Grey, still, lifeless, they stared back at me, for the last and final time till eternity. The eyes that once held all the happiness and compassion in the world were now being carefully closed for the last and final time, they will never stare at me again. The face that once held all the beauty and charisma in the world was being covered with white, white, that was once our favorite color, the color of peace, Abba's color, but not this white.

This white was but a harbinger of doom, the severer of ties, the white of sadness, the white of grief, the white that will take my reason to live away from me. I stared at his face for the last time, as if to memorize all the details, the gently aging features, all the lines. The lines that will deepen with a smile and morph into his signature wise and thoughtful expression. The expressions I'll never get to see again, till we meet in the hereafter.

A lone tear ran down my face as I stretched my hands to touch him for the last and final time, hoping against hope that the little gesture will shake him awake and he would smile and tell me that this was only just a dream, but nothing happened. This was all true, he really was gone, and there was no coming back.

May the light in your eyes never dim away, may they be filled with more life and happiness than you've ever had in your time in this world, may the white shroud become the most beautiful garment that you've ever worn, may your smile never fade away, may your face always be dazzling with noor, and may you be among those that will be taken under the shade of Al-Arsh, may you be resurrected among the most pious and may lines on your face stretch with an everlasting smile as your match gently through the gates of Jannah and reside in a palace closest to that of the most Beloved of Allah's creations.

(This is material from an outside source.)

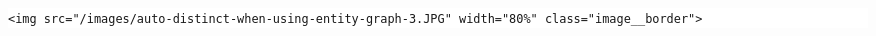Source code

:     <img src="/images/auto-distinct-when-using-entity-graph-3.JPG" width="80%" class="image__border">
</p>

I watched as they carefully tied the ends of the shroud into a knot, sprayed perfume all over it, and finally came the most dreaded time. I couldn't watch as they began lifting him up, as everyone was crying and people were holding each other and my heart was threatening to squeeze shut and stop working entirely. But something just overcame me, and I willed myself to look. They took him out, and away from me forever.

May this journey to your final abode be one that you'll be anticipating, may Allah widen and brighten up your grave, and may it be more spacious and elegant than every single bed in this Dunya.

I tried to stand up but a strong wave of migraine hit me and I fell back. All around me, everything became an incoherent blur of people wailing and trying to console each other. My heart was constricting with an unforgiving brutality, my head was swirling and the pain was threatening to zap the life out of me any time, I was in so much physical and emotional pain that was beyond what my body could handle, and the people around weren't doing much better than I was. But still, we were all there, very much alive, but Abba was gone, and the realization hit me then like a wave and all the resolve I had mustered up crumbled to pieces and I collapsed and the tears began to flow.

I cried like I've never cried before, I cried till my eyes almost bleed and my voice barely a whisper, but it wasn't enough, there was even more grief in me begging to be let out, there were even more hands holding me, there were even more people muttering prayers, there were even more wailing voices, and with every Innalillahi wa inna ilayhi raji'un that I heard, the knot in my chest tightened a thousand times over, driving home the very blatant truth I've being trying to deny all day. Abba was really gone, and I broke into another round of hysteria.

I couldn't really remember how long I cried or when I stopped and began muttering silent azkar and prayers in sync with the women consoling me. I was in that position until Asr was called, and someone helped me up to go and perform ablution. I prayed like I've never prayed before, I prayed that Abba passes gracefully into the next life and finds peace, I prayed that all the good deeds and all his good manners and impeccable character followed him to his grave and kept him company till the day of reckoning. The more I prayed, the more peaceful I felt knowing that this was no longer in my hands, and that what he needed the most from me were prayers seeking forgiveness and peace.